Also, Prior Counsel Entitled to Receive $25,000 Holdback Based on His Attorney’s Lien.
Henry Shain Professional Corp. v. Bergeron, Case No. A131328 (1st Dist., Div. 5 Mar. 20, 2012) (unpublished) is an interesting case illustrating how two attorneys--prior and successor counsels--did things right as far as perfecting attorney’s liens or drafting retainer agreement to protect their interests.
Client was unhappy that $25,000 was held back for prior counsel based on an attorney’s lien. On appeal, the court sustained the holdback, recognizing the utility of an attorney’s lien to secure payment for services even after an attorney is discharged. (Siciliano v. Fireman’s Fund Ins. Co., 62 Cal.App.3d 745, 752 (1976).)
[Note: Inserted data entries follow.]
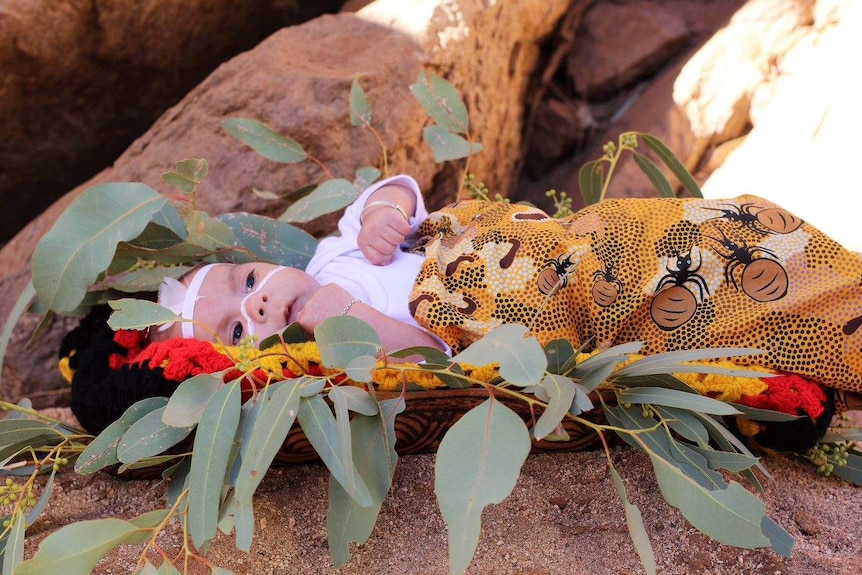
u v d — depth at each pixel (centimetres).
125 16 144
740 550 89
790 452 101
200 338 98
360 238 100
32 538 91
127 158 134
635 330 95
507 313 94
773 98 149
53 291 95
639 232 96
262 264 101
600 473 94
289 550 90
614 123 162
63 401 128
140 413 90
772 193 136
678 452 88
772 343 93
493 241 96
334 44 136
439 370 87
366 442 86
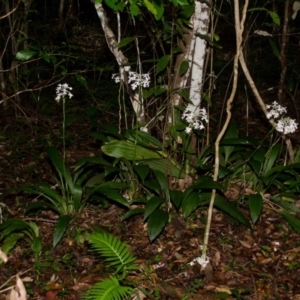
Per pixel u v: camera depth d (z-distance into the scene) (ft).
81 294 15.39
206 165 18.80
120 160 19.26
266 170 19.74
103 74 37.04
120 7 14.03
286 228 18.53
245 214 19.02
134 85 18.08
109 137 20.42
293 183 19.22
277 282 15.98
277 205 19.38
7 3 26.68
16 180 23.32
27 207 18.37
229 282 15.92
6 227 17.85
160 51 26.96
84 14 51.08
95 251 17.13
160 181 18.30
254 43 38.37
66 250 17.49
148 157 19.25
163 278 16.06
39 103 31.19
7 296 15.23
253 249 17.42
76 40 46.24
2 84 30.01
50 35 38.88
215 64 31.89
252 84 17.42
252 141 19.79
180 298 15.26
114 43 20.03
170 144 18.89
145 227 18.53
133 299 14.83
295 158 20.93
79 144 27.12
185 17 18.19
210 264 16.53
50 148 19.43
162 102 21.25
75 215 18.80
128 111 31.12
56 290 15.62
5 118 29.81
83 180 20.18
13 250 17.56
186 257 16.93
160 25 19.12
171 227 18.24
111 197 17.93
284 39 21.52
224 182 20.13
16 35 30.96
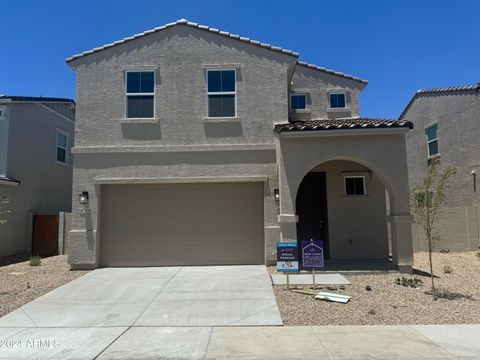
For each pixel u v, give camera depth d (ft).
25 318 24.32
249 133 41.75
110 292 30.27
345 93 53.16
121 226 41.11
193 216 41.16
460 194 58.34
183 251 40.91
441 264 43.39
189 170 41.14
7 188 52.70
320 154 36.78
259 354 18.30
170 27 43.16
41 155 60.54
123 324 23.07
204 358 17.90
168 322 23.30
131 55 42.73
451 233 55.01
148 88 42.60
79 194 40.73
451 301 27.09
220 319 23.67
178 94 42.29
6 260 48.32
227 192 41.42
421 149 67.87
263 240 40.93
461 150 58.54
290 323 22.95
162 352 18.72
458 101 59.36
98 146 41.34
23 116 56.90
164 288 31.22
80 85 42.29
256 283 32.24
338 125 36.24
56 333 21.63
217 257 40.81
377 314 24.40
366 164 37.04
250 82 42.47
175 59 42.78
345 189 44.96
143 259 40.78
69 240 40.04
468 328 21.83
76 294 29.84
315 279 33.35
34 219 56.24
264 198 40.55
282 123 41.63
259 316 24.07
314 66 53.16
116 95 42.24
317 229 45.14
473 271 38.83
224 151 41.39
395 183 36.35
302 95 53.16
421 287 30.96
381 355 18.06
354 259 43.55
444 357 17.80
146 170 41.16
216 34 42.98
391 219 36.78
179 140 41.70
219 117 41.91
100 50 42.63
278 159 38.70
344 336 20.61
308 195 45.65
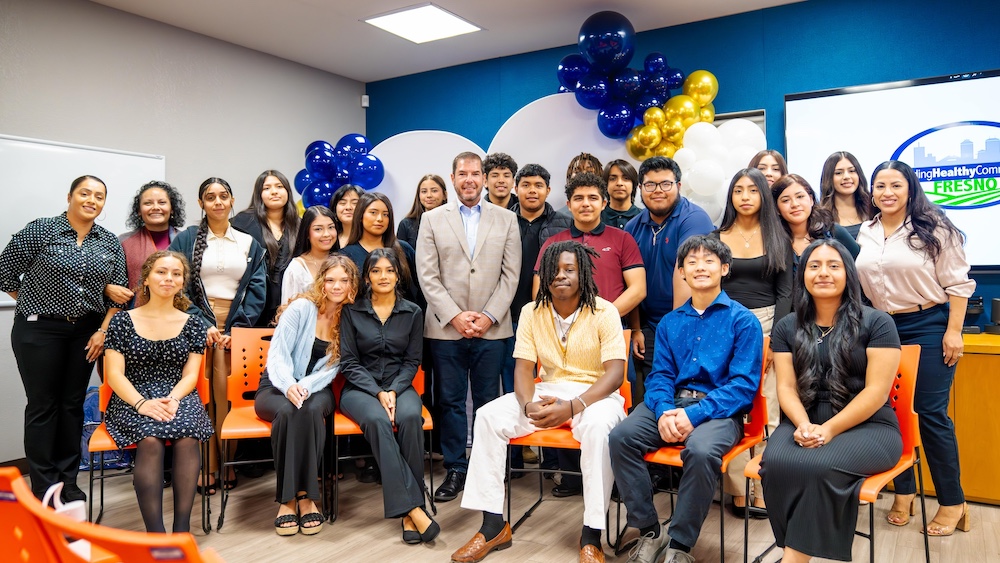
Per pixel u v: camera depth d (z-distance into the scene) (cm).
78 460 324
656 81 430
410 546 270
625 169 369
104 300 320
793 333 237
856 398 219
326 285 304
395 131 604
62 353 310
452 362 327
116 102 441
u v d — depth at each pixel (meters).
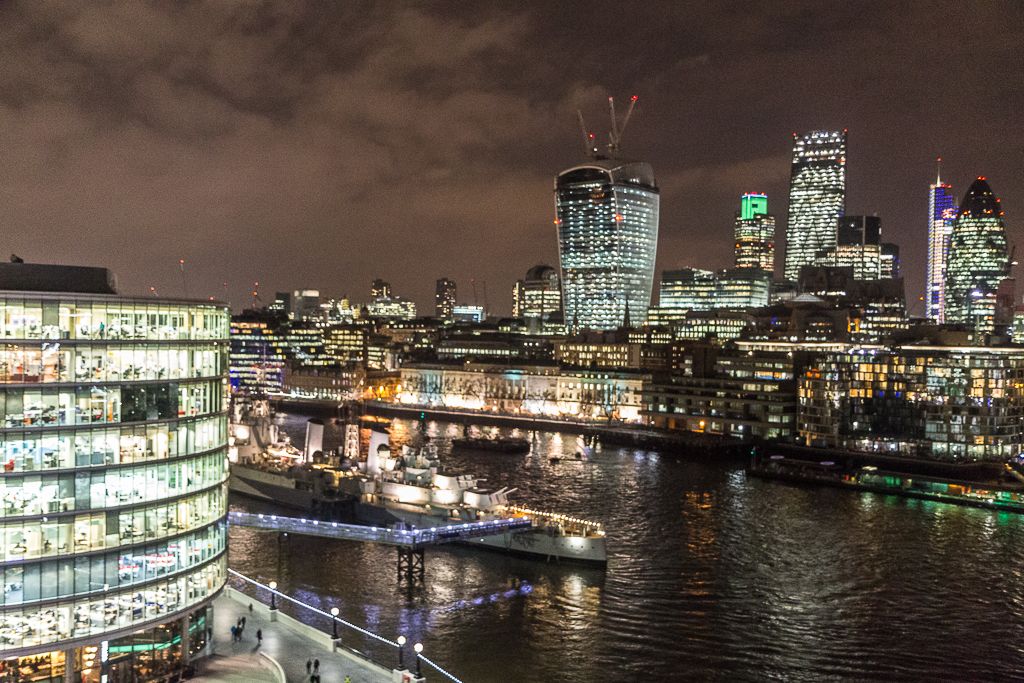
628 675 123.12
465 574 166.38
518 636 135.88
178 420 104.25
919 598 154.88
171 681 102.25
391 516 199.88
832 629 140.62
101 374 97.94
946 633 139.50
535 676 122.06
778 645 134.12
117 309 99.19
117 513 98.69
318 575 164.62
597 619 143.50
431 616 144.12
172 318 104.06
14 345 93.00
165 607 102.69
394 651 129.00
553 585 160.00
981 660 129.88
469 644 132.88
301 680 104.88
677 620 143.75
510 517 186.75
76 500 96.19
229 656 111.31
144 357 101.19
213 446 110.38
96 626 97.44
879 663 128.62
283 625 124.25
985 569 171.25
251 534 191.88
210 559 109.50
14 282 103.88
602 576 165.62
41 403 94.50
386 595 153.88
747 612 147.38
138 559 100.44
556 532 175.88
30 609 93.62
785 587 160.12
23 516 93.25
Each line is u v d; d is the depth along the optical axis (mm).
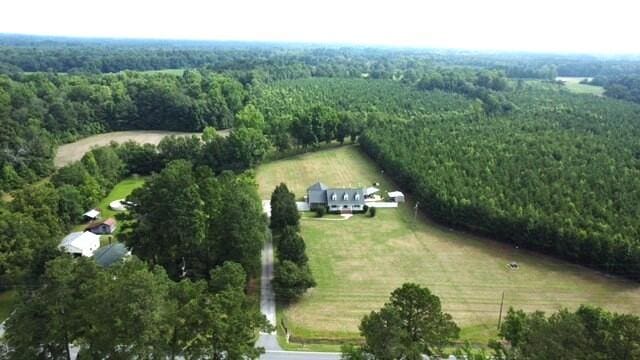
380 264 83312
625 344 36438
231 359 43969
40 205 84875
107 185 114125
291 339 62406
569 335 37938
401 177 120812
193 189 67812
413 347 41094
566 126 162250
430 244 91312
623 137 146000
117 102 179125
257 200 88562
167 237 67875
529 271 81562
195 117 174375
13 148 125188
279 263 77812
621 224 86688
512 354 43156
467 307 70688
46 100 167125
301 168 137375
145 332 40156
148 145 132750
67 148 152125
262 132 146000
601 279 79312
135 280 40812
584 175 108875
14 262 68688
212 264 72062
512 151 130250
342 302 71500
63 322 44375
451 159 124750
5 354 45781
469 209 95125
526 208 91938
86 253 81188
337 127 158000
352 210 106312
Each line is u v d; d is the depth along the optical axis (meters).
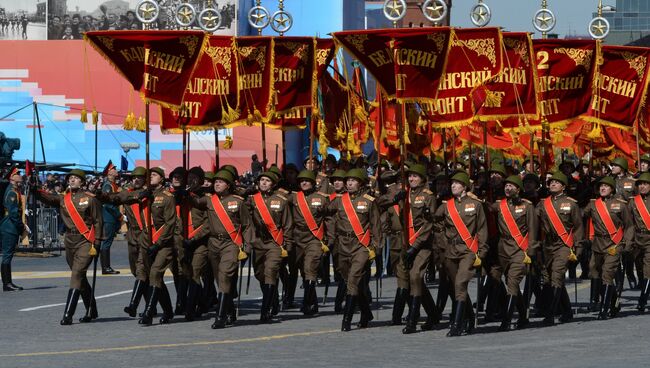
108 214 73.50
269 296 49.31
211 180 51.84
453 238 44.69
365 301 47.00
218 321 47.06
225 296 47.31
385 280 68.75
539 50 55.50
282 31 57.84
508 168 59.09
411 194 46.31
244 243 47.78
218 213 47.69
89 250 48.97
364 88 70.00
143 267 49.84
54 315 52.31
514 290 45.88
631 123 56.66
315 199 51.78
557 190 48.19
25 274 75.31
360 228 46.28
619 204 49.94
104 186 72.00
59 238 101.31
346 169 60.44
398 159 68.38
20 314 52.81
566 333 44.47
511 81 52.97
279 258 49.44
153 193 49.31
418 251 45.69
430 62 48.22
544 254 48.50
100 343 42.56
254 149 147.25
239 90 55.78
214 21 56.09
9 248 64.31
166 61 50.75
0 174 85.88
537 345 40.69
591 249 51.34
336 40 48.81
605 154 76.25
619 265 51.09
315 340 42.94
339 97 67.81
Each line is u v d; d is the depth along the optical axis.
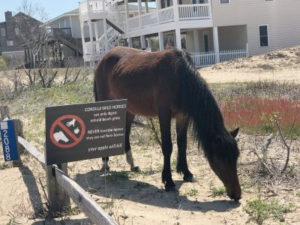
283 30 22.39
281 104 7.23
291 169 4.42
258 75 14.92
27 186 4.33
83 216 3.52
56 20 34.66
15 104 11.12
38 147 6.29
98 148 3.61
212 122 3.77
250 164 4.80
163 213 3.62
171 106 4.20
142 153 5.77
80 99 10.38
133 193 4.18
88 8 21.80
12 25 53.03
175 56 4.20
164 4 24.14
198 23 20.25
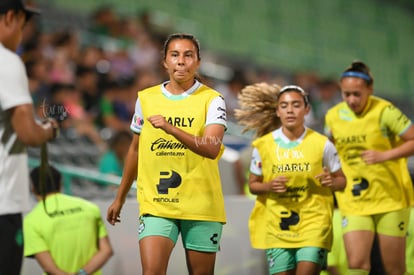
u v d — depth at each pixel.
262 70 45.62
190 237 12.23
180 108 12.18
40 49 29.00
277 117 15.66
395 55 63.16
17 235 10.06
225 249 18.48
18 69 9.95
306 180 14.30
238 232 18.62
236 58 46.81
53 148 26.17
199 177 12.11
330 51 58.28
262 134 15.77
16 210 10.05
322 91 39.66
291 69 50.72
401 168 15.81
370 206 15.65
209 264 12.34
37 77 27.58
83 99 28.16
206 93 12.26
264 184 14.29
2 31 10.18
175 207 12.08
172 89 12.36
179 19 47.09
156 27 39.06
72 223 15.23
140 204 12.33
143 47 35.16
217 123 12.05
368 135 15.59
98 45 33.75
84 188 24.56
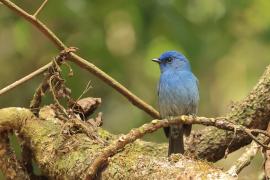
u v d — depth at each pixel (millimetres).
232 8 14891
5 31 14938
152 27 13961
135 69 14711
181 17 13891
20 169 8242
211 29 14664
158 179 6406
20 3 14062
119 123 14523
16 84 8672
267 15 15664
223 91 17156
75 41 13984
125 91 9555
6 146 8234
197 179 6145
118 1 13922
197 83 10883
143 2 13867
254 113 8922
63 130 7844
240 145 9016
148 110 9766
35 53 14820
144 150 8992
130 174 6711
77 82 13375
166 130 9625
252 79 16844
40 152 7914
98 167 6973
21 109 8414
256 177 10109
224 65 17000
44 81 8523
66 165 7457
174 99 10719
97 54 13867
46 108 8609
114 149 6969
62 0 13734
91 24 13984
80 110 8742
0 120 8242
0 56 14969
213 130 9031
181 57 11039
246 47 16250
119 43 14922
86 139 7754
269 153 7508
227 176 6086
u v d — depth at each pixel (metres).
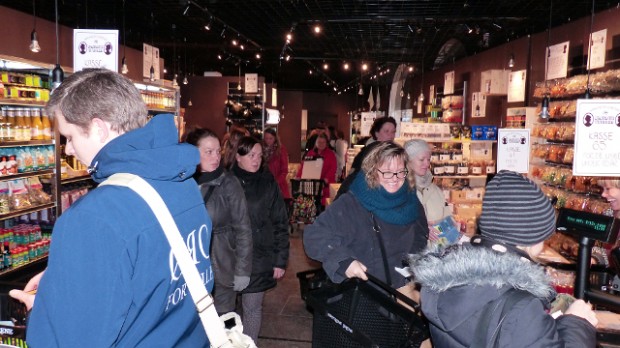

However, a lower court had ordered successor law firm to disgorge a little over $118,000 from a $160,000 contingency fee it collected based on failure to account for the prior attorney lien in the terms of successor counsel’s retention agreement. That disgorgement was reversed on appeal because nothing demonstrated that successor counsel knew about the prior counsel’s lien such that contingency retainer agreement was not voidable under Business and Professions Code section 6147--the contingency fee arrangement requirements--for not revealing how disbursements and costs incurred in connection with a settlement of a claim (such as an attorney’s lien) would affect the contingency fee. Given no knowledge of the fee, there was nothing to disclose under section 6147, requiring an overturn of the disgorgement order. “Neither the court nor [client] provides authority for the proposition that after learning of the existence of the [prior] attorney fee lien, [successor counsel] had a duty to modify [successor counsel’s] fee agreement in order to enforce it, and we have found no such authority.” (Slip Opn., p. 15.)